Interpretation ID: nht81-2.31
DATE: 06/03/81
FROM: AUTHOR UNAVAILABLE; Frank Berndt; NHTSA
TO: North American Classics Corporation
TITLE: FMVSS INTERPRETATION
TEXT: This is in reply to your letter of April 15, 1981, asking two questions with respect to the temporary exemption provisions of the National Traffic and Motor Vehicle Safety Act (15 U.S.C. 1410) and implementing regulations (49 CFR Part 555).
Your first question is:
(1) Assuming North American Classics designs the total engineering of the Thunderbird reproduction; selects all components to be incorporated therein; retains primary control over quality control, testing, FMVSS compliance in design; and manufacturing assembly sequence; and markets the produced vehicles on its behalf to its customers, does North American Classics remain eligible to apply for exemption from meeting certain FMVSS requirements for this vehicle in the event that the actual responsibility for the assembly of the vehicles is contracted by North American Classics to a manufacturer which produces more than 10,000 motor vehicles per year?

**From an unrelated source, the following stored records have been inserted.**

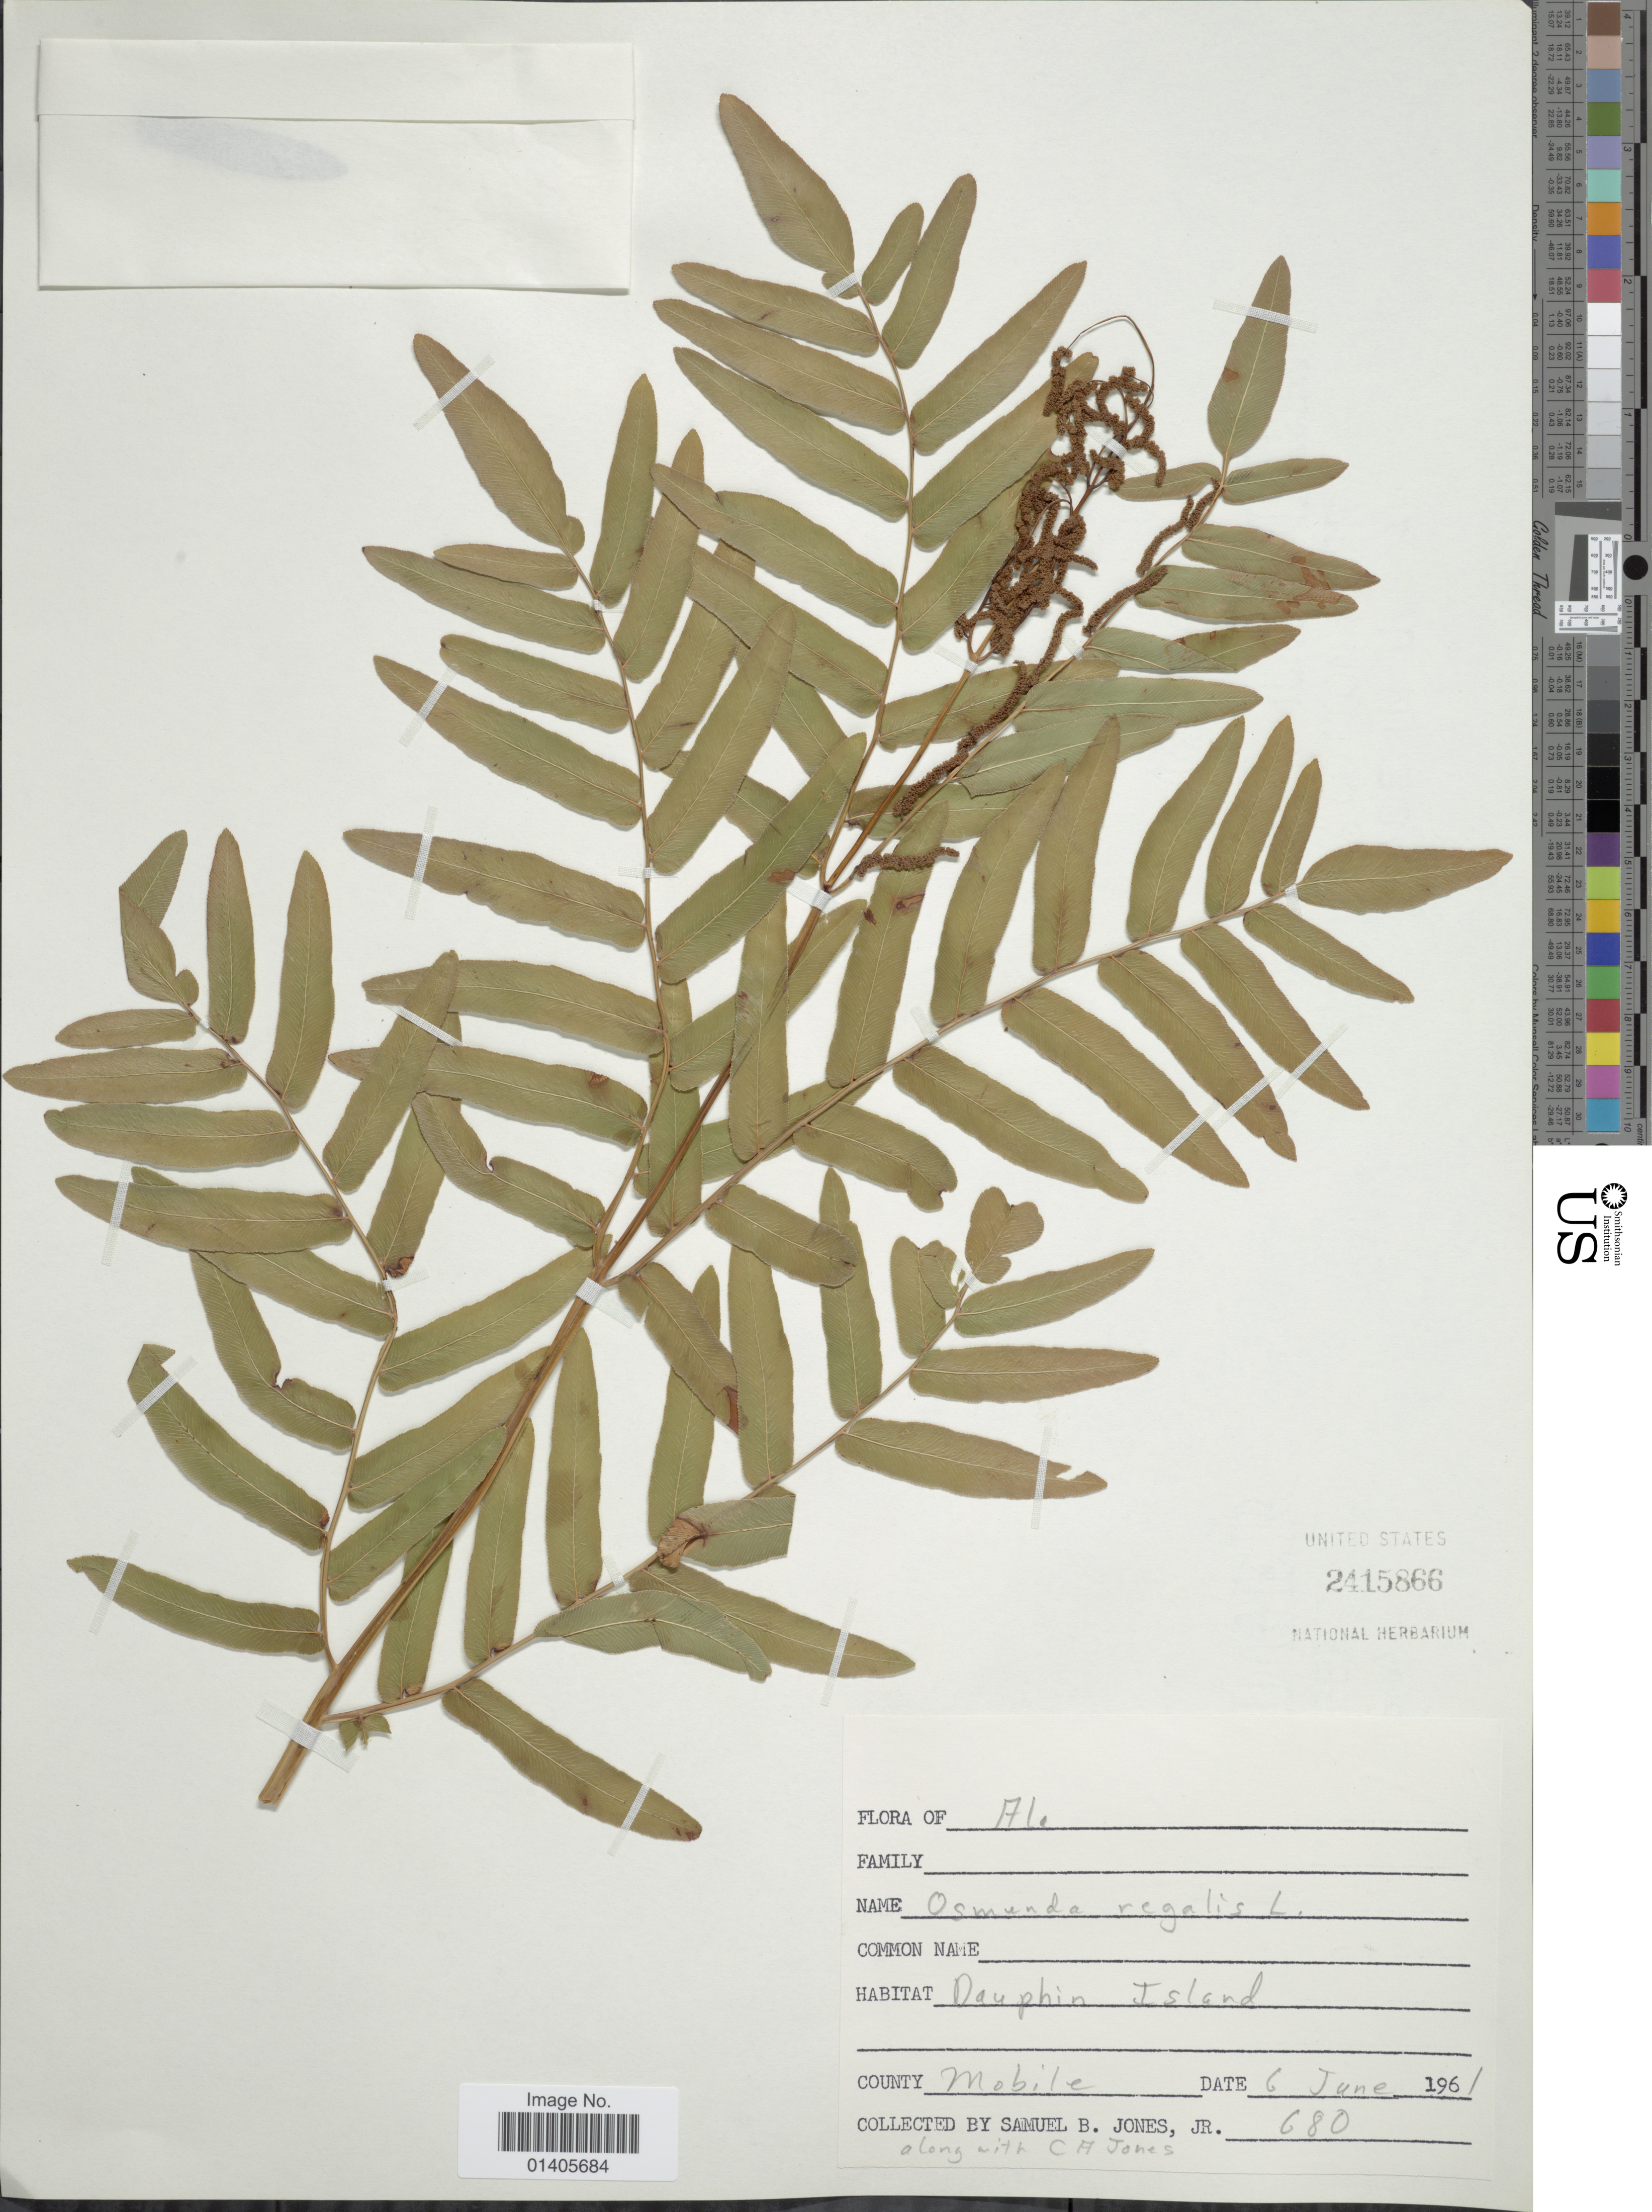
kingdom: Plantae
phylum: Tracheophyta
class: Polypodiopsida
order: Osmundales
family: Osmundaceae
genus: Osmunda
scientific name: Osmunda regalis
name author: L.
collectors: S. B. Jones & C. Jones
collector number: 680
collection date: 1961-06-06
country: United States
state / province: Alabama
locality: Ala, Dauphin Island, County Mobile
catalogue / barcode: US 2415866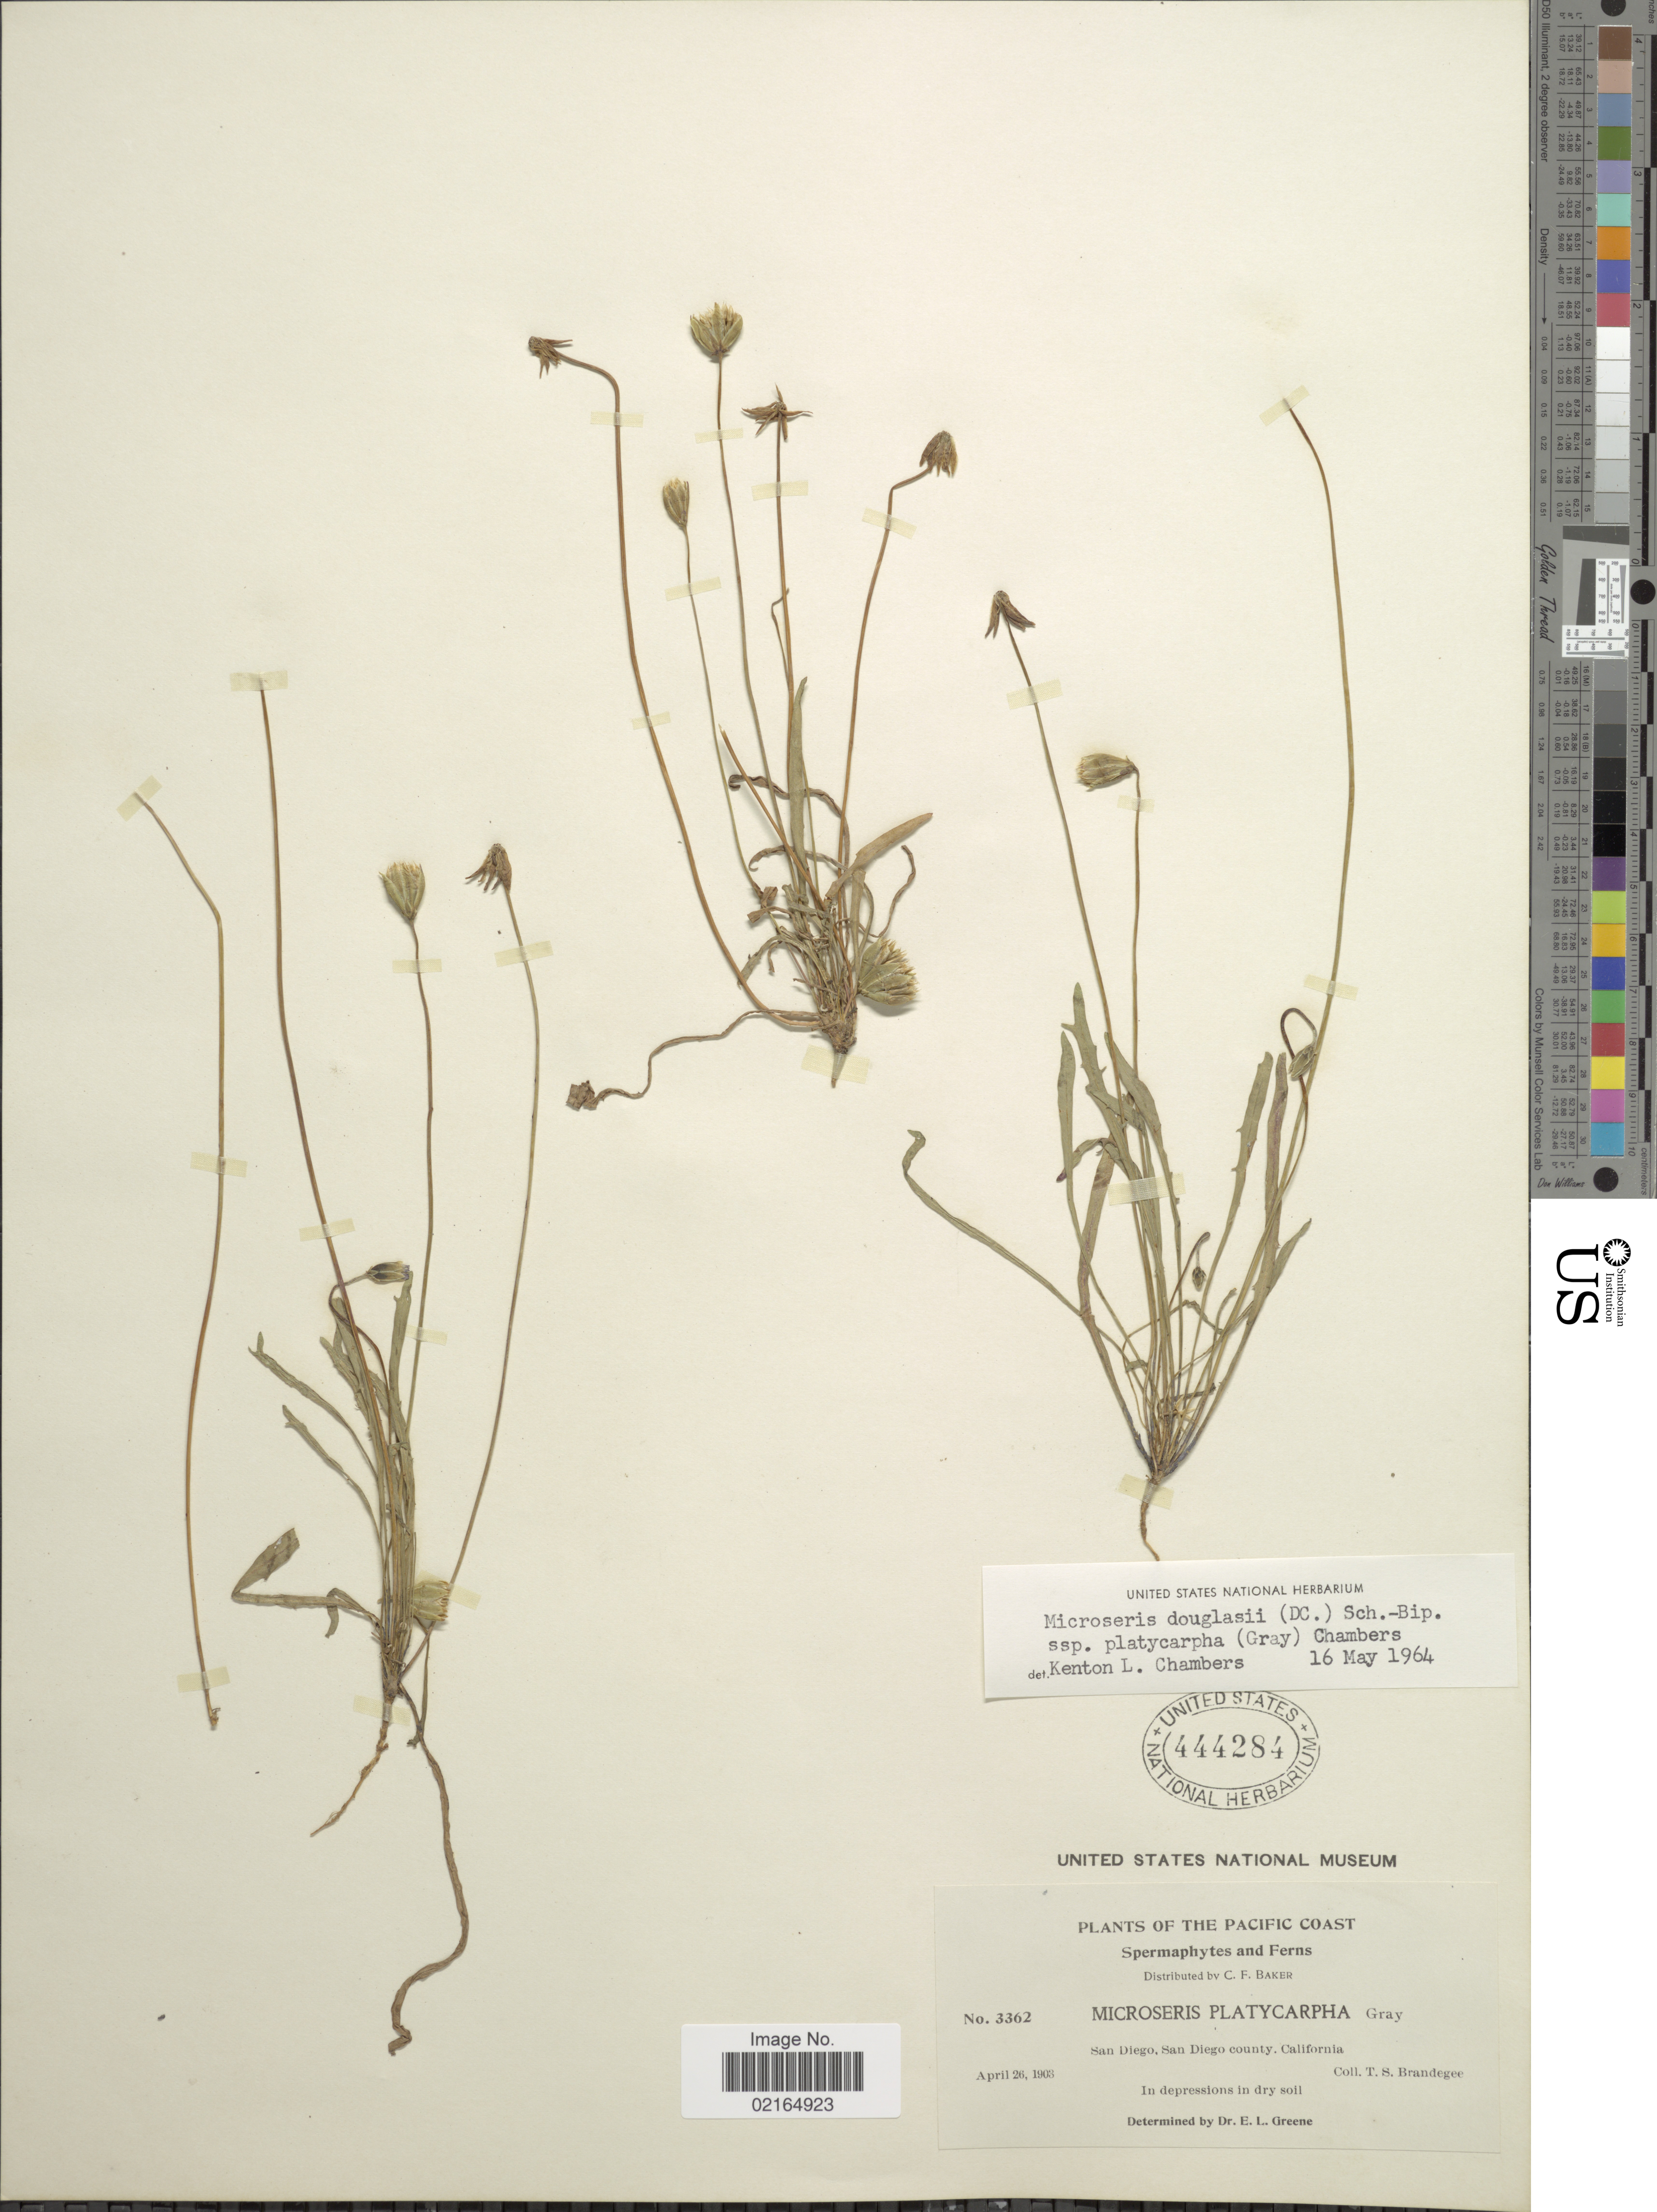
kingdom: Plantae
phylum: Tracheophyta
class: Magnoliopsida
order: Asterales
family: Asteraceae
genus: Microseris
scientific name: Microseris douglasii subsp. platycarpha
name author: (A. Gray) K.L. Chambers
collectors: T. S. Brandegee (herbarium)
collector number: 3362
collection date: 1903-04-26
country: United States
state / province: California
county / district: San Diego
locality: Pacific Coast, San Diego, San Diego County.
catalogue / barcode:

Although you have not said so, I understand from Taylor Vinson that the manufacturer with whom you would contract is a foreign corporation which has never produced motor vehicles for the American market. We also understand that it may be less expensive to have your car built abroad than at home.
Under the circumstances you describe, the foreign corporation appears to be nothing more than your agent in fabricating the vehicles and returning them for sale. This would not affect your eligibility for exemption. You would retain the responsibility for certification, as we understand it, even though the name of the foreign manufacturer would also appear on the certification label, as required by 49 CFR 567.4(g)(1).
Your second question is:
(2) In the event that North American Classics enters into an agreement to have such vehicles produced or assembled by a major automotive manufacturer, who would not be so eligible, and if such agreement provides for the sharing of profits derived from the sales of the finished product between North American Classics and such manufacturer, as a means of providing North American Classics assurance that projected costs of such manufacturer do not increase beyond North American Classics' ability to survive financially, in such event would North American Classics retain its eligibility status, assuming North American Classics retains control of the functions outlined in paragraph?
We do not believe that a profit-sharing agreement per se would affect your eligibility for exemption. Were the foreign company to receive a majority share of the profits or to purchase sufficient stock in your company to give it effective control, however, we would have substantial questions about which party actually exercises primary control.
I hope this answers your questions.
SINCERELY,
North American Classics Corporation
April 15, 1981
Frank Berndt Acting Chief Counsel (NOA-30) National Highway Traffic Safety Administration
Dear Mr. Berndt:
I am writing on behalf of North American Classics Corporation, a Michigan Corporation, formed in July of 1980 for the purpose of initially engineering and designing; assembling; and marketing motor vehicles which resemble the 1957 Ford Thunderbird. In September 1980, as attorney for the Corporation, I met with Mr. Taylor Vinson of your office concerning North American Classics' project.
The purpose of this letter is to request of your office a written opinion concerning the following inquiries:
(1) Assuming North American Classics designs the total engineering of the Thunderbird reproduction; selects all components to be incorporated therein; retains primary control over quality control, testing, FMVSS compliance in design; and manufacturing assembly sequence; and markets the produced vehicles on its behalf of its customers, does North American Classics remain eligible to apply for exemption from meeting certain FMVSS requirements for this vehicle in the event that the actual responsibility for the assembly of the vehicles is contracted by North American Classics to a manufacturer which produces more than 10,000 motor vehicles per year?
(2) In the event that North American Classics enters into an agreement to have such vehicles produced or assembled by a major automotive manufacturer, who would not be so eligible, and if such agreement provides for the sharing of profits derived from the sales of the finished product between North American Classics and such manufacturer, as a means of providing North American Classics assurance that projected costs of such manufacturer do not increase beyond North American Classics' ability to survive financially, in such event would North American Classics retain its eligibility status, assuming North American Classics retains control of the functions outlined in paragraph?
As the inquiries intimate, North American Classics is considering having the actual asembly work of the vehicle completed by an automotive manufacturer that now produces more than 10,000 vehicles per twelve calendar months. It is uncertain at this time what the agreed upon terms of such an agreement might be that satisfies the interest of both parties. My primary concern in requesting an opinion is to assure myself that North American Classics does not inadvertently contract away its rights to apply for certain exemptions from FMVSS should the need to do so arise.
I thank you for your anticipated cooperation in this regard.